====== SOURCE DATA ======

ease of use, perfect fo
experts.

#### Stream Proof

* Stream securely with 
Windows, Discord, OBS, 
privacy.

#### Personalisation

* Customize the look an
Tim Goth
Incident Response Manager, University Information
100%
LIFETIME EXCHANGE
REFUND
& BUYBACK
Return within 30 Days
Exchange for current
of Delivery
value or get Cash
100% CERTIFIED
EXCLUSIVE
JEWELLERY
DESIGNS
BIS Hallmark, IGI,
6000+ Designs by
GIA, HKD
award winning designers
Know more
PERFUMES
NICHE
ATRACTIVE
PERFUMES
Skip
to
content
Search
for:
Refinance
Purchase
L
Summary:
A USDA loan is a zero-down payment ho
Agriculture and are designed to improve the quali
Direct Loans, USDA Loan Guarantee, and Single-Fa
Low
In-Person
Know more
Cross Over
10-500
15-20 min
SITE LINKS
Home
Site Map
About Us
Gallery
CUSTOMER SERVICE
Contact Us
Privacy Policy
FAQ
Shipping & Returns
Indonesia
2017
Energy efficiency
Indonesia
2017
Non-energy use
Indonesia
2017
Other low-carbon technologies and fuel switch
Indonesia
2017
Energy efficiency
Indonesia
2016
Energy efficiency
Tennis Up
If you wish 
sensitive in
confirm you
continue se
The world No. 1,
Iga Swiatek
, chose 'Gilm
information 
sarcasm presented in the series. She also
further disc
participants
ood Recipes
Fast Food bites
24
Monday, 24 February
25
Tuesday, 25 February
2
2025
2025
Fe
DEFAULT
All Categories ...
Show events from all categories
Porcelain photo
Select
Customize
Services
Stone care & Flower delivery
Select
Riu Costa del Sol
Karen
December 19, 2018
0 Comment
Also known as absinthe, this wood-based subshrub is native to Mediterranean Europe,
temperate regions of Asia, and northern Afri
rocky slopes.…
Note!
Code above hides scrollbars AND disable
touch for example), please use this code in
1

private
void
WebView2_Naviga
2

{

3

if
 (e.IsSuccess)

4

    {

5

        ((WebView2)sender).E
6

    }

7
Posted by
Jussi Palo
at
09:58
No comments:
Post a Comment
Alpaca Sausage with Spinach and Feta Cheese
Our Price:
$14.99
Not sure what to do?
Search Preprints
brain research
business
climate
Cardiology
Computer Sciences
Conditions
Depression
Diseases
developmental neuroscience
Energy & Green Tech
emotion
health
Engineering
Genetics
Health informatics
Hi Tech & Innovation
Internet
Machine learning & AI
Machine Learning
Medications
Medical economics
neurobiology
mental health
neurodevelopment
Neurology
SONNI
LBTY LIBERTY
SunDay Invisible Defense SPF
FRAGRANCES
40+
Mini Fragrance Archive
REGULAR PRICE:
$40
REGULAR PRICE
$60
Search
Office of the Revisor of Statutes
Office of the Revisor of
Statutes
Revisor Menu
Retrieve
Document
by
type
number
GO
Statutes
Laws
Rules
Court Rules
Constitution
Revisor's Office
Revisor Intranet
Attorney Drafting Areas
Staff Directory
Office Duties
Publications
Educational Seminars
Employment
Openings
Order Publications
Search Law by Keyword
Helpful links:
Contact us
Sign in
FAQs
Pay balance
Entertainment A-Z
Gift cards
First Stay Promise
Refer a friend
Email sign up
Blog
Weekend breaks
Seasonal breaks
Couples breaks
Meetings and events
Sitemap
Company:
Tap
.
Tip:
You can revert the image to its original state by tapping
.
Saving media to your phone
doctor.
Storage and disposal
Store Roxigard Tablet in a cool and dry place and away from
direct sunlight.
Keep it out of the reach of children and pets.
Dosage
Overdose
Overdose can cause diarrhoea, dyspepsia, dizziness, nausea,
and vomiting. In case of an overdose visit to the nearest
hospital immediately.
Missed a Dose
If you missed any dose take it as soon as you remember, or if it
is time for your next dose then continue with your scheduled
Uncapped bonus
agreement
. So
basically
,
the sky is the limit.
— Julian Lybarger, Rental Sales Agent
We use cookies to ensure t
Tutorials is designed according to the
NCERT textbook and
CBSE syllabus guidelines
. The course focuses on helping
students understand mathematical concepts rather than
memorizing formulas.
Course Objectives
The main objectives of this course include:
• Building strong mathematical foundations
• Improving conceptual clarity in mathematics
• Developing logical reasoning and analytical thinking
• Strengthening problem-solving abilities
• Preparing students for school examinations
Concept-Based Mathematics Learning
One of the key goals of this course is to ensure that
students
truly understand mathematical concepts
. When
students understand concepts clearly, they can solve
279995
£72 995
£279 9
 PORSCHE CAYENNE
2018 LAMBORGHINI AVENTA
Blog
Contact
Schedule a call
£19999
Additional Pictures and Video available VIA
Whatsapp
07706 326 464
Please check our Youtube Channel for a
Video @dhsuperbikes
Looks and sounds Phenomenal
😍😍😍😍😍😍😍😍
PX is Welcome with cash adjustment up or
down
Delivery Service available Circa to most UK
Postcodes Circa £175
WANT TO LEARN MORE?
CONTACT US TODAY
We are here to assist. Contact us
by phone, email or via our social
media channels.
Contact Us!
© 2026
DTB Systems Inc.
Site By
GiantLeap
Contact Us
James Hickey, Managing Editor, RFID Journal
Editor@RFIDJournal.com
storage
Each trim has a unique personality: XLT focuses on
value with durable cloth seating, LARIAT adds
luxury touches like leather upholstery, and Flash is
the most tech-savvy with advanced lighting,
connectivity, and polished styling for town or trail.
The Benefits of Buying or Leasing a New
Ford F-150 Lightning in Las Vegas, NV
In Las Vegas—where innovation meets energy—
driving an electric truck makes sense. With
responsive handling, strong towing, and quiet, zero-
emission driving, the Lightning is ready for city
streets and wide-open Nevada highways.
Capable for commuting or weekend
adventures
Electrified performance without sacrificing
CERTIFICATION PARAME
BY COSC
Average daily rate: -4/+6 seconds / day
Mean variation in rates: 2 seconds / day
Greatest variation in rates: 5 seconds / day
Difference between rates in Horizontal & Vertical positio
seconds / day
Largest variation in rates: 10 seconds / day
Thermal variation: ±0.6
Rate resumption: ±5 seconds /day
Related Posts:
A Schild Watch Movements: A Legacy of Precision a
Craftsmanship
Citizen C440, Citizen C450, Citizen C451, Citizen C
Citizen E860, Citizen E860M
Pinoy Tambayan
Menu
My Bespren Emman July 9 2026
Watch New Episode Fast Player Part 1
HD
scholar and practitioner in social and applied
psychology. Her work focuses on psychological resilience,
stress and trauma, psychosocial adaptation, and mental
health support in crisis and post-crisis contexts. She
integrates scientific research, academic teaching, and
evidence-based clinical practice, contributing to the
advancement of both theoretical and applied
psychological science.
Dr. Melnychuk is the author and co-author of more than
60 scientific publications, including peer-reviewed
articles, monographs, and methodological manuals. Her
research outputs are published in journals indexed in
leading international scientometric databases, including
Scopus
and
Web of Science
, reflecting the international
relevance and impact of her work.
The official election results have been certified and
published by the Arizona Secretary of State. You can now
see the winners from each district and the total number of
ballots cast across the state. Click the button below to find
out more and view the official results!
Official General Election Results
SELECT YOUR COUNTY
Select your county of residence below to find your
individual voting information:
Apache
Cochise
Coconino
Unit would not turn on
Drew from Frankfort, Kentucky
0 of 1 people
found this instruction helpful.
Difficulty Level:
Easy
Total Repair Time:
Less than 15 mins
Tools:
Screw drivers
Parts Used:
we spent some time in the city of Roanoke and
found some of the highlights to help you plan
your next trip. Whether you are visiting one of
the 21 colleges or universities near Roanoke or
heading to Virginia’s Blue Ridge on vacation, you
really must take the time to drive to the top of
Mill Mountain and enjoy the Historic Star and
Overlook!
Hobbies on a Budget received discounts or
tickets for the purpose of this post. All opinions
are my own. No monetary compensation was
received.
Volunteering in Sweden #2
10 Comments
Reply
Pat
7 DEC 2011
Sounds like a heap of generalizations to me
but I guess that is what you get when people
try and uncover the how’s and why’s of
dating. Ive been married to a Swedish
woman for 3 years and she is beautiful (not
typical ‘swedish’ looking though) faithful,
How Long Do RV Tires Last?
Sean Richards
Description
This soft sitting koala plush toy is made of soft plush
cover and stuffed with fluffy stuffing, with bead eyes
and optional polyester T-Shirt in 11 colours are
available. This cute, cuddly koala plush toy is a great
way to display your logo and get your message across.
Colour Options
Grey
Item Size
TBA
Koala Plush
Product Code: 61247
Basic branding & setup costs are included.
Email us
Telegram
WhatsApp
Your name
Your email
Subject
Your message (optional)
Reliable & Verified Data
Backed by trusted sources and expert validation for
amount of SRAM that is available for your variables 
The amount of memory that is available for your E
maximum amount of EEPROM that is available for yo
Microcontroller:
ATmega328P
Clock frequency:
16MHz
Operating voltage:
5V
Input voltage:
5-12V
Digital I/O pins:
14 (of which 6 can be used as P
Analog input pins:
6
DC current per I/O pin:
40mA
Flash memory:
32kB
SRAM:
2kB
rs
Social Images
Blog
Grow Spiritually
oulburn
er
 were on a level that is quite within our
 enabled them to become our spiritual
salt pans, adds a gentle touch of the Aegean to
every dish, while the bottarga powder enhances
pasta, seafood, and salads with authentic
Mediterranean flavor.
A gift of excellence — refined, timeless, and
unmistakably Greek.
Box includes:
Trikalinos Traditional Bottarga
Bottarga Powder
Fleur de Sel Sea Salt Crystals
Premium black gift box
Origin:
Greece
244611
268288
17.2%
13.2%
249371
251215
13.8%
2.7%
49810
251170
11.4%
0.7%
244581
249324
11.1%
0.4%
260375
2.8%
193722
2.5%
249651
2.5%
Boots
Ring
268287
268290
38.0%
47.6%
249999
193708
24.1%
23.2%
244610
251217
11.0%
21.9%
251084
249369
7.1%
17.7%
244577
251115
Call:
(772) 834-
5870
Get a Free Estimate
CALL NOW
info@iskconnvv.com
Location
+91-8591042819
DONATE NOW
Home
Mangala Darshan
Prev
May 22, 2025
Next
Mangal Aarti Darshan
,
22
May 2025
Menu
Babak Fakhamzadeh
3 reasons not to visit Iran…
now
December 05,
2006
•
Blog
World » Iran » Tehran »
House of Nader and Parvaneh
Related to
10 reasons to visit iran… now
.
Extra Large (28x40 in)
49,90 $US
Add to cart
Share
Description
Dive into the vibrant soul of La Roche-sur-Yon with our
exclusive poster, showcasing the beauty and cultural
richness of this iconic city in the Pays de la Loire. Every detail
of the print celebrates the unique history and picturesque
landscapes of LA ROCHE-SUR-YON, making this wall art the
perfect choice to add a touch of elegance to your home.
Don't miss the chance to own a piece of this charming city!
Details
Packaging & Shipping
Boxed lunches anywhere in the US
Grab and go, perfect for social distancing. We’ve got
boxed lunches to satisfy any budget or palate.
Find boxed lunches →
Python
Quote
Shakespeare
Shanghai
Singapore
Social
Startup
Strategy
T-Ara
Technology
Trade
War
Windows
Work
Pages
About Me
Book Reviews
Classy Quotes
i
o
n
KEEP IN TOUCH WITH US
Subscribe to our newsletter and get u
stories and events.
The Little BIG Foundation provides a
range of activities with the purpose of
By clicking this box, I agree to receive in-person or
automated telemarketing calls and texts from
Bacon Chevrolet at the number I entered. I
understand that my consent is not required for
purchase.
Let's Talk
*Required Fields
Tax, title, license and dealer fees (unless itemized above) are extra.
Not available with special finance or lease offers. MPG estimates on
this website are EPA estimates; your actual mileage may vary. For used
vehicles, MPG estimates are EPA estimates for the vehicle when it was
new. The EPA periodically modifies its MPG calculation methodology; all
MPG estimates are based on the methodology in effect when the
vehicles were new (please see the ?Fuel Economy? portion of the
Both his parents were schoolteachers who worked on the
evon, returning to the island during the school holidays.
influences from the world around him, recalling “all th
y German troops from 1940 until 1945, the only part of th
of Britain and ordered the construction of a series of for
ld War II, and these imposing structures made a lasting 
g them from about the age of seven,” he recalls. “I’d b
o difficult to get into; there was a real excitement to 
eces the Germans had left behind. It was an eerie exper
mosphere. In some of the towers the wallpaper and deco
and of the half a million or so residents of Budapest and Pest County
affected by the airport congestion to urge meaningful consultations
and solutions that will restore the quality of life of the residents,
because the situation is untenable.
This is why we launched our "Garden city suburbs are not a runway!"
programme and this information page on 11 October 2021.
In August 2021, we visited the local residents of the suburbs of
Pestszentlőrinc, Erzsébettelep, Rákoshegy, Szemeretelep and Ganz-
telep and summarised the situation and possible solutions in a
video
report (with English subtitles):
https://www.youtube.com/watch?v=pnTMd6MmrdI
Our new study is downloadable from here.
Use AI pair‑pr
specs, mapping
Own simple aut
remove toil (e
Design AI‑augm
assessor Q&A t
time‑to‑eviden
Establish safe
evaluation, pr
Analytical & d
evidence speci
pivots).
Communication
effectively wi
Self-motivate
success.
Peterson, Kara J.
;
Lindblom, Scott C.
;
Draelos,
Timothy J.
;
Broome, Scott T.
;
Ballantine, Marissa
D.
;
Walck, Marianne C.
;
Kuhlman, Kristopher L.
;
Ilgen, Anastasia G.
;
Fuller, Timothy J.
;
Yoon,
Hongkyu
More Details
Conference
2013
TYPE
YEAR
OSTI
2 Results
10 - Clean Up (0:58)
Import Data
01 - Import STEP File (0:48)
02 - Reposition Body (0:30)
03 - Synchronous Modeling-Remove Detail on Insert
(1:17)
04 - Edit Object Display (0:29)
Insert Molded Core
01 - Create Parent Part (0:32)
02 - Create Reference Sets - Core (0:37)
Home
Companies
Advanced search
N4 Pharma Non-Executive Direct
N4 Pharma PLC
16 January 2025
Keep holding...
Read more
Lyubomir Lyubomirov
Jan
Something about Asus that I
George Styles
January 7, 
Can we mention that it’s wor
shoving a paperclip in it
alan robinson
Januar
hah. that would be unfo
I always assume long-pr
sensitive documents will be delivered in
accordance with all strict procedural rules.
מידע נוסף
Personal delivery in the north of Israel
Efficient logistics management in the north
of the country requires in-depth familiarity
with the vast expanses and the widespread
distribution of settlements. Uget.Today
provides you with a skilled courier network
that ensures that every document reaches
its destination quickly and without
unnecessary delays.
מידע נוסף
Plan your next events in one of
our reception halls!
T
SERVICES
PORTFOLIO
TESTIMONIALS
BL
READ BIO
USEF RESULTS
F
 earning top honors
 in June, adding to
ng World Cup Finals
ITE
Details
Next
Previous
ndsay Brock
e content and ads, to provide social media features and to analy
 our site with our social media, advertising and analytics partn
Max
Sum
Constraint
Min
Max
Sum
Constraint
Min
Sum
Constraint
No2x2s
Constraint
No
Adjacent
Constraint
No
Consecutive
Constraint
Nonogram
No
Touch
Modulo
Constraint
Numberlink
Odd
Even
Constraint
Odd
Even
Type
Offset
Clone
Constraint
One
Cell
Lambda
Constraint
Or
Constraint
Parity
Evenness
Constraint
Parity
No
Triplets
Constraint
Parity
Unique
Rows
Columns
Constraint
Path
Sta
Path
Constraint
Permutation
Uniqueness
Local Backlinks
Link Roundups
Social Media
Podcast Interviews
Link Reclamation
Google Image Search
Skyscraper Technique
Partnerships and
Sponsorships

======

- _THE PROBLEM_
Proceeding from the line containing "your next trip." through the line containing "This soft sitting", transcribe the lines above exactly, both end lines included.

- _TASK SOLUTION_
your next trip. Whether you are visiting one of
the 21 colleges or universities near Roanoke or
heading to Virginia’s Blue Ridge on vacation, you
really must take the time to drive to the top of
Mill Mountain and enjoy the Historic Star and
Overlook!
Hobbies on a Budget received discounts or
tickets for the purpose of this post. All opinions
are my own. No monetary compensation was
received.
Volunteering in Sweden #2
10 Comments
Reply
Pat
7 DEC 2011
Sounds like a heap of generalizations to me
but I guess that is what you get when people
try and uncover the how’s and why’s of
dating. Ive been married to a Swedish
woman for 3 years and she is beautiful (not
typical ‘swedish’ looking though) faithful,
How Long Do RV Tires Last?
Sean Richards
Description
This soft sitting koala plush toy is made of soft plush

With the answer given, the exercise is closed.